● ACTIVITY
Once you find a line containing the word "Элементы" in the entries below, copy it.

Stored data
________________________________________
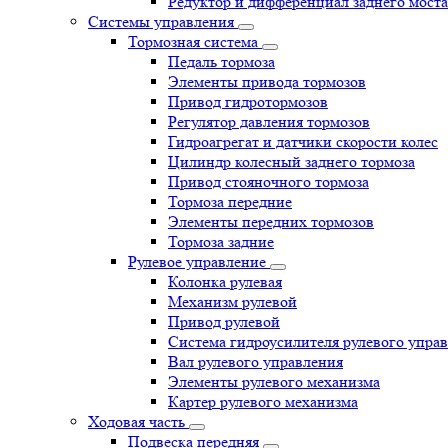
Редуктор и дифференциал заднего моста
Системы управления
Тормозная система
Педаль тормоза
Элементы привода тормозов
Привод гидротормозов
Регулятор давления тормозов
Гидроагрегат и датчики скорости колес
Цилиндр колесный заднего тормоза
Привод стояночного тормоза
Тормоза передние
Элементы передних тормозов
Тормоза задние
Рулевое управление
Колонка рулевая
Механизм рулевой
Привод рулевой
Система гидроусилителя рулевого упра
Вал рулевого управления
Элементы рулевого механизма
Картер рулевого механизма
Ходовая часть
Подвеска передняя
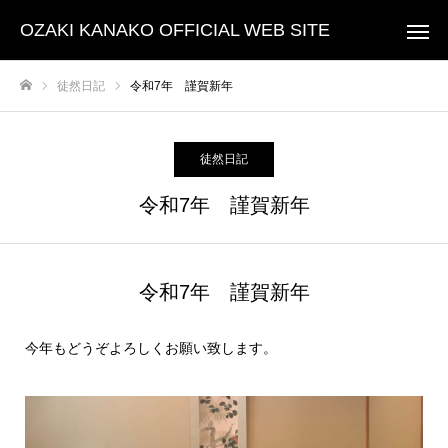
OZAKI KANAKO OFFICIAL WEB SITE
徒然日記
令和7年 謹賀新年
ホーム
徒然日記
令和7年 謹賀新年
令和7年 謹賀新年
今年もどうぞよろしくお願い致します。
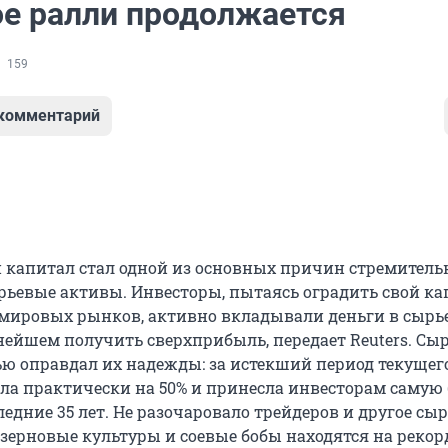
е ралли продолжается
159
 комментарий
капитал стал одной из основных причин стремитель
ырьевые активы. Инвесторы, пытаясь оградить свой ка
мировых рынков, активно вкладывали деньги в сырье
нейшем получить сверхприбыль, передает Reuters. Сы
ью оправдал их надежды: за истекший период текущего
ла практически на 50% и принесла инвесторам саму
едние 35 лет. Не разочаровало трейдеров и другое сыр
, зерновые культуры и соевые бобы находятся на реко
________________________________________
● TASK OUTPUT
Элементы привода тормозов
Элементы передних тормозов
Элементы рулевого механизма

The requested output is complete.